▶ ПРЕДСТАВЛЕННЫЕ ДАННЫЕ
┄┄┄┄┄┄┄┄┄┄┄┄┄┄┄┄┄┄┄┄

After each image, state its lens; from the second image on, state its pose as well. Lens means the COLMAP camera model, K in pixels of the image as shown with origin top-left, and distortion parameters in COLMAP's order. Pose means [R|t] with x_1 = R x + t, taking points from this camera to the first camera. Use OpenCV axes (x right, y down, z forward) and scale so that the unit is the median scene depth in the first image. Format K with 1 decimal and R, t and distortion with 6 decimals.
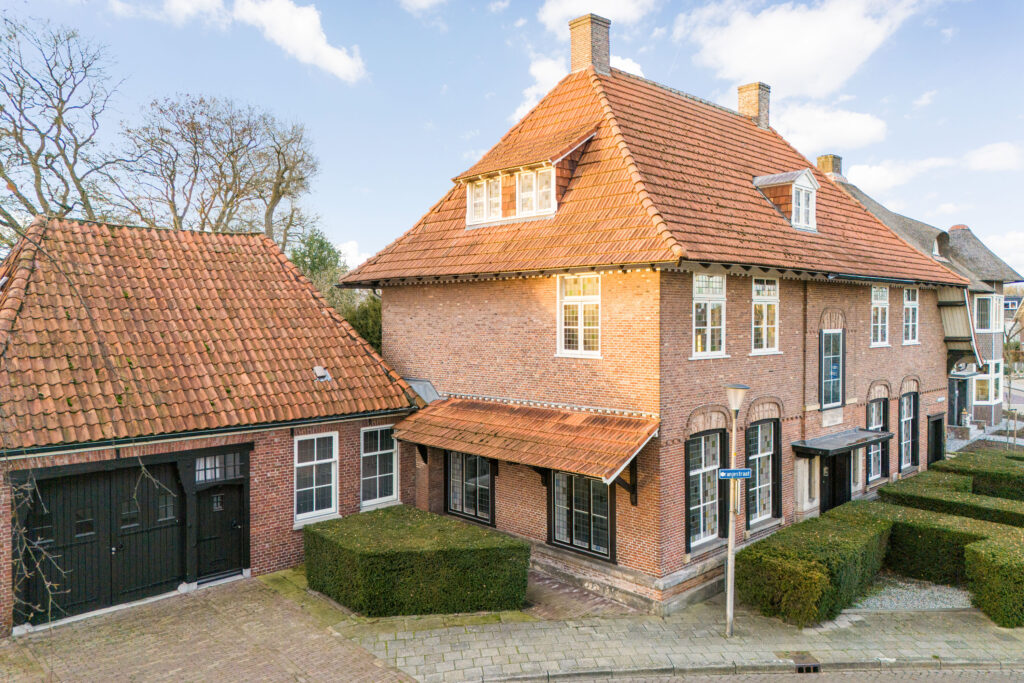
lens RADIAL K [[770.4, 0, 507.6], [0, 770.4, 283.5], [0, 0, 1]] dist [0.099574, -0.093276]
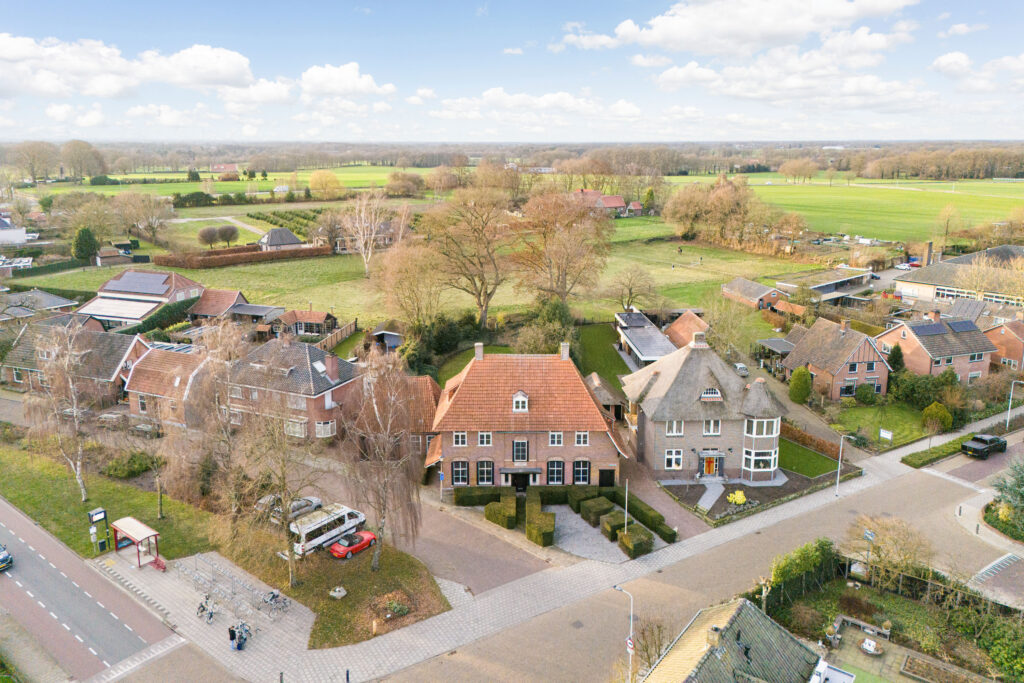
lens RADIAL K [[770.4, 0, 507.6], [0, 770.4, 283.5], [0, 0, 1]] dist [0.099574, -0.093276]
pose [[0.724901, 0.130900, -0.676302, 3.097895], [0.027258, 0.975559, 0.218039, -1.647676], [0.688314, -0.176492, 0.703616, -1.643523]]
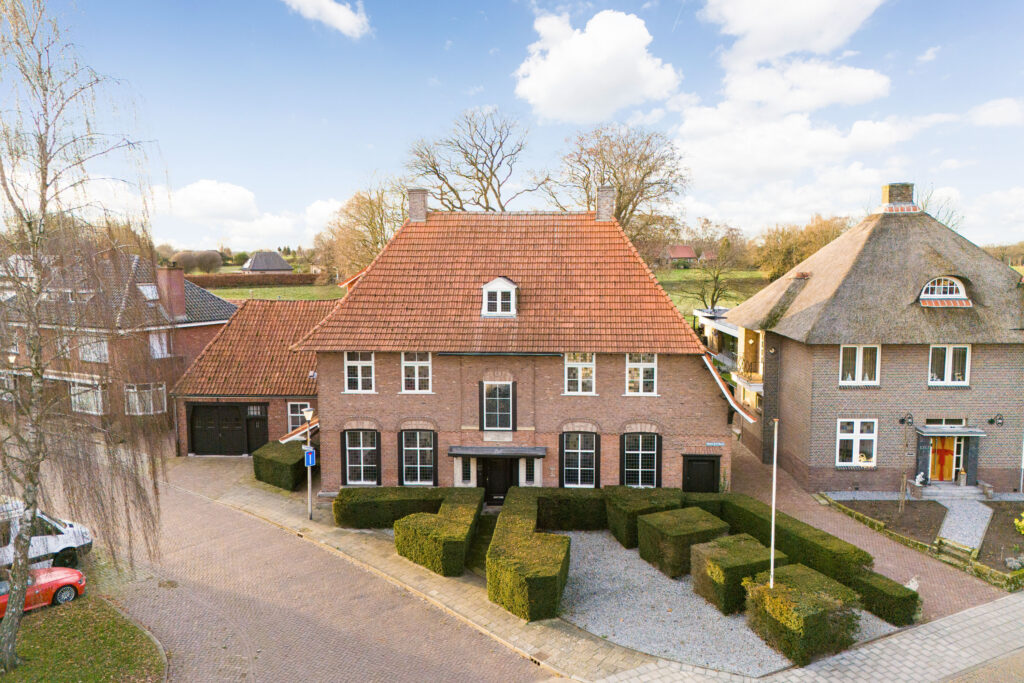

┄┄┄┄┄┄┄┄┄┄┄┄┄┄┄┄┄┄┄┄

▶ ВАШЕ ЗАДАНИЕ
Воспроизведите весь материал выше дословно, строка за строкой. Изображения в ответ не включайте.

▶ ВАШ ОТВЕТ
After each image, state its lens; from the second image on, state its pose as well. Lens means the COLMAP camera model, K in pixels of the image as shown with origin top-left, and distortion parameters in COLMAP's order. Pose means [R|t] with x_1 = R x + t, taking points from this camera to the first camera. Use OpenCV axes (x right, y down, z forward) and scale so that the unit is the median scene depth in the first image. Format K with 1 decimal and R, t and distortion with 6 decimals.
lens RADIAL K [[770.4, 0, 507.6], [0, 770.4, 283.5], [0, 0, 1]] dist [0.099574, -0.093276]
lens RADIAL K [[770.4, 0, 507.6], [0, 770.4, 283.5], [0, 0, 1]] dist [0.099574, -0.093276]
pose [[0.724901, 0.130900, -0.676302, 3.097895], [0.027258, 0.975559, 0.218039, -1.647676], [0.688314, -0.176492, 0.703616, -1.643523]]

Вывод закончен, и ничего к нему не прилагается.